Ребенок родился раньше срока. На два месяца, если меня правильно информировали. Долго находился в инкубаторе, на искусственном вскармливании. Сейчас ему должно бы быть столько месяцев, сколько пальцев на моей руке, если бы я в свое время отрубил указательный палец, чтобы не служить в армии. Я столько раз это слышал, что выучил наизусть. Лучше закрыть окно, потому что сейчас начинается сцена пароксизма, когда Златица пытается вытащить и порвать пленку из взятой напрокат кассеты, обвиняя мужа и себя в том, что зачала этого ребенка, предаваясь разврату под такой же фильм. В момент, когда соединились языки двух женщин, пленка застряла, фильм прервался, и автоматически появилась телевизионная картинка, на которой кто-то сквозь убийственный электронный снег объявил, что умер Киш.
Нетрудно установить факт, что это было 15 октября 1989 года, когда они вдвоем, в одной постели, наблюдали эйфорическое падение известной стены, эмбрион размером с глаз уже месяц задыхался в материнской утробе, и уж совсем неважно, что Златица тогда заплакала, а также то, что на вопрос мужа, что это с ней, ответила, что скончавшийся был ей как отец. Все сошлось день в день.
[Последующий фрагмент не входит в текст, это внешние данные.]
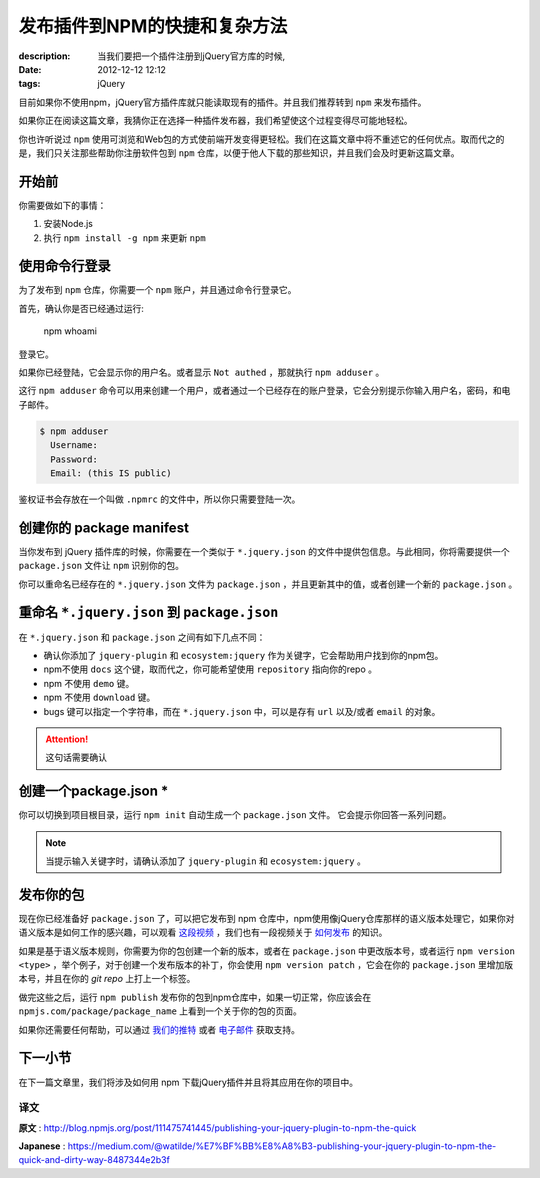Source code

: 发布插件到NPM的快捷和复杂方法
=============================

:description: 当我们要把一个插件注册到jQuery官方库的时候, 
:date: 2012-12-12 12:12
:tags: jQuery

目前如果你不使用npm，jQuery官方插件库就只能读取现有的插件。并且我们推荐转到 ``npm`` 来发布插件。

如果你正在阅读这篇文章，我猜你正在选择一种插件发布器，我们希望使这个过程变得尽可能地轻松。

你也许听说过 ``npm`` 使用可浏览和Web包的方式使前端开发变得更轻松。我们在这篇文章中将不重述它的任何优点。取而代之的是，我们只关注那些帮助你注册软件包到 ``npm`` 仓库，以便于他人下载的那些知识，并且我们会及时更新这篇文章。

开始前
------

你需要做如下的事情：

1. 安装Node.js
2. 执行 ``npm install -g npm`` 来更新 ``npm``

使用命令行登录
--------------

为了发布到 ``npm`` 仓库，你需要一个 ``npm`` 账户，并且通过命令行登录它。

首先，确认你是否已经通过运行:

    npm whoami

登录它。

如果你已经登陆，它会显示你的用户名。或者显示 ``Not authed`` ，那就执行 ``npm adduser`` 。

这行 ``npm adduser`` 命令可以用来创建一个用户，或者通过一个已经存在的账户登录，它会分别提示你输入用户名，密码，和电子邮件。

.. code-block:: bash

    $ npm adduser
      Username:
      Password:
      Email: (this IS public)

鉴权证书会存放在一个叫做 ``.npmrc`` 的文件中，所以你只需要登陆一次。

创建你的 package manifest
-------------------------

当你发布到 jQuery 插件库的时候，你需要在一个类似于 ``*.jquery.json`` 的文件中提供包信息。与此相同，你将需要提供一个 ``package.json`` 文件让 ``npm`` 识别你的包。

你可以重命名已经存在的 ``*.jquery.json`` 文件为 ``package.json`` ，并且更新其中的值，或者创建一个新的 ``package.json`` 。

重命名 ``*.jquery.json`` 到 ``package.json``
--------------------------------------------

在 ``*.jquery.json`` 和 ``package.json`` 之间有如下几点不同：

* 确认你添加了 ``jquery-plugin`` 和 ``ecosystem:jquery`` 作为关键字，它会帮助用户找到你的npm包。
* npm不使用 ``docs`` 这个键，取而代之，你可能希望使用 ``repository`` 指向你的repo 。
* npm 不使用 ``demo`` 键。
* npm 不使用 ``download`` 键。
* bugs 键可以指定一个字符串，而在 ``*.jquery.json`` 中，可以是存有 ``url`` 以及/或者 ``email`` 的对象。

.. attention:: 这句话需要确认

创建一个package.json *
----------------------

你可以切换到项目根目录，运行 ``npm init`` 自动生成一个 ``package.json`` 文件。 它会提示你回答一系列问题。

.. note:: 当提示输入关键字时，请确认添加了 ``jquery-plugin`` 和 ``ecosystem:jquery`` 。

发布你的包
----------

现在你已经准备好 ``package.json`` 了，可以把它发布到 npm 仓库中，npm使用像jQuery仓库那样的语义版本处理它，如果你对语义版本是如何工作的感兴趣，可以观看 `这段视频 <https://docs.npmjs.com/getting-started/semantic-versioning>`_ ，我们也有一段视频关于 `如何发布 <https://docs.npmjs.com/getting-started/publishing-npm-packages>`_ 的知识。

如果是基于语义版本规则，你需要为你的包创建一个新的版本，或者在 ``package.json`` 中更改版本号，或者运行 ``npm version <type>`` ，举个例子，对于创建一个发布版本的补丁，你会使用 ``npm version patch`` ，它会在你的 ``package.json`` 里增加版本号，并且在你的 *git repo* 上打上一个标签。

做完这些之后，运行 ``npm publish`` 发布你的包到npm仓库中，如果一切正常，你应该会在 ``npmjs.com/package/package_name`` 上看到一个关于你的包的页面。

如果你还需要任何帮助，可以通过 `我们的推特 <https://twitter.com/npm_support>`_ 或者 `电子邮件 <support@npmjs.com>`_ 获取支持。

下一小节
--------

在下一篇文章里，我们将涉及如何用 npm 下载jQuery插件并且将其应用在你的项目中。

译文
^^^^

**原文** : http://blog.npmjs.org/post/111475741445/publishing-your-jquery-plugin-to-npm-the-quick

**Japanese** : https://medium.com/@watilde/%E7%BF%BB%E8%A8%B3-publishing-your-jquery-plugin-to-npm-the-quick-and-dirty-way-8487344e2b3f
Смотри, ты все перепачкал, указывает Златица ножом на свежие пятна. Хотя Сашенька продолжает рассеянно стряхивать краску с кисти, она все-таки говорит не так, как написано и как бы следовало говорить, исходя из ситуации, голос ее мягче, нежный, а собранная колыбелька сияет, и, несмотря на пятна, ей трудно скрыть восхищение. Эта картина достойна музыки.
Я тоже когда-то любил оперу. Но я не бывал в ней с тех пор, как меня разочаровала одна давняя постановка Волшебной флейты. В ту пору я думал, что, как говорится, женат на музыке. Я привык вкалывать по-черному в администрации Тито, но еще не все чувства угасли от однообразной жизни. Размеренность только иногда и не очень явно вгоняла меня в депрессию, я по-прежнему был на приличном расстоянии от отчаяния.